Input for this task —

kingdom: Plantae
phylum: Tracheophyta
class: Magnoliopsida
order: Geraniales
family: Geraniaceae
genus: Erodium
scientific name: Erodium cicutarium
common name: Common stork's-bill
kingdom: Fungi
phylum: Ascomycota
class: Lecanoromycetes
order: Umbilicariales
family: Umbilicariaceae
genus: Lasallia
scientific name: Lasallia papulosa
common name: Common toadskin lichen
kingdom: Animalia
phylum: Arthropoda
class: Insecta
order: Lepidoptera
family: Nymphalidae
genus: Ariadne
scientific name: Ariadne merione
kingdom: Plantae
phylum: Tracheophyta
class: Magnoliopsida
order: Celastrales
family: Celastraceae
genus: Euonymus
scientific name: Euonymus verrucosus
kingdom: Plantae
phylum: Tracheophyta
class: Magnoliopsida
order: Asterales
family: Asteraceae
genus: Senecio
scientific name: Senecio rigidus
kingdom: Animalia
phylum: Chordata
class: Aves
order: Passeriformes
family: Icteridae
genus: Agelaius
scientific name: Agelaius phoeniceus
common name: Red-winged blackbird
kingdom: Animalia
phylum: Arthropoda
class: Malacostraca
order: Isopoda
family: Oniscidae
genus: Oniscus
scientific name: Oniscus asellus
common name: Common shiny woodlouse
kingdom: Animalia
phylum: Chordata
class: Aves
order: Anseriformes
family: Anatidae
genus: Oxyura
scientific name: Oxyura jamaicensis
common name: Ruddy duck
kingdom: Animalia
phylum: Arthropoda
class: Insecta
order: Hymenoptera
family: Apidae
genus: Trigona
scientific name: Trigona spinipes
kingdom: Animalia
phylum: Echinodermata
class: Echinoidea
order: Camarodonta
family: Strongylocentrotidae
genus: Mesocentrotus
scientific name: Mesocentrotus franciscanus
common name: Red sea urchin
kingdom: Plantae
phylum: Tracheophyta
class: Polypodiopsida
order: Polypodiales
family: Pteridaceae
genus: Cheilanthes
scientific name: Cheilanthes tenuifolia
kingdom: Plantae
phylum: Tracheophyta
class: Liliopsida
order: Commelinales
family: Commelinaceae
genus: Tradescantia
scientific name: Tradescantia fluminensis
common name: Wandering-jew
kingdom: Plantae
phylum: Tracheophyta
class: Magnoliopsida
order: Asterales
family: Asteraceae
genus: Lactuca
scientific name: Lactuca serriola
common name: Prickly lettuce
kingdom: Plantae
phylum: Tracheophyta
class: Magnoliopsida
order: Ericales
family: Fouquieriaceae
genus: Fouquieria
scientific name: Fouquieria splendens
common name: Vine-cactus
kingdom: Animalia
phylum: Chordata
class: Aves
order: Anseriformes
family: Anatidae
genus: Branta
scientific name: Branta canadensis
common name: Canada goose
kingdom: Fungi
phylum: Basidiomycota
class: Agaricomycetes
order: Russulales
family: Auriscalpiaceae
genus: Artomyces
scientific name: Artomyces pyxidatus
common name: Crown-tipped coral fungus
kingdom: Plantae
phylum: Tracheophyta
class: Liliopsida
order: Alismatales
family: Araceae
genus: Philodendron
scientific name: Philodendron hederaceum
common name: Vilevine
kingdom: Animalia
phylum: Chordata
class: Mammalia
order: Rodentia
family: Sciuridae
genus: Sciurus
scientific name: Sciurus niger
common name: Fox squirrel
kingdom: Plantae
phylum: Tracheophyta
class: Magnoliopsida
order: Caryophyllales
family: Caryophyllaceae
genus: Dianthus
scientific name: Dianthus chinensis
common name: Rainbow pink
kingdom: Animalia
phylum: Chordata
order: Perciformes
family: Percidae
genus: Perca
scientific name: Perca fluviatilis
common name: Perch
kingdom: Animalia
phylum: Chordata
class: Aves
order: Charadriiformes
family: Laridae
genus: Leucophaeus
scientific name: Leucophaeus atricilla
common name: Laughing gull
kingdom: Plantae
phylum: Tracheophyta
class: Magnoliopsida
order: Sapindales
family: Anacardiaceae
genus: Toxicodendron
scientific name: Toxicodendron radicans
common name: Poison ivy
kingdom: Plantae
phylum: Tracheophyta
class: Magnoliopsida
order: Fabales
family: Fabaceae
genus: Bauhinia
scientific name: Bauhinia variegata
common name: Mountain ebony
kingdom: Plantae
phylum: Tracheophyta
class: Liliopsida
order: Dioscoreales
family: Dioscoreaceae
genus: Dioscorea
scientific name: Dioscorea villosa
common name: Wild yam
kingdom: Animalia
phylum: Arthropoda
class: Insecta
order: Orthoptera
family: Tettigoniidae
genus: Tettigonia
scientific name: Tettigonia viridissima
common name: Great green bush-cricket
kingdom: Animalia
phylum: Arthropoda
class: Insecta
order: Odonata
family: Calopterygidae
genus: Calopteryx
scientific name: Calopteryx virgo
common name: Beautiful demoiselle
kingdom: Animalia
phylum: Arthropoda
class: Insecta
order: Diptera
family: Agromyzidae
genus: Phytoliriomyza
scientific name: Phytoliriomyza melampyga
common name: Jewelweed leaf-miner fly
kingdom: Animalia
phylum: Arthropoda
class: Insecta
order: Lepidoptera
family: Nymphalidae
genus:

Short task —
Please copy the rows above word for word, from the very first line through the line that contains "scientific name: Ariadne merione".

Full output —
kingdom: Plantae
phylum: Tracheophyta
class: Magnoliopsida
order: Geraniales
family: Geraniaceae
genus: Erodium
scientific name: Erodium cicutarium
common name: Common stork's-bill
kingdom: Fungi
phylum: Ascomycota
class: Lecanoromycetes
order: Umbilicariales
family: Umbilicariaceae
genus: Lasallia
scientific name: Lasallia papulosa
common name: Common toadskin lichen
kingdom: Animalia
phylum: Arthropoda
class: Insecta
order: Lepidoptera
family: Nymphalidae
genus: Ariadne
scientific name: Ariadne merione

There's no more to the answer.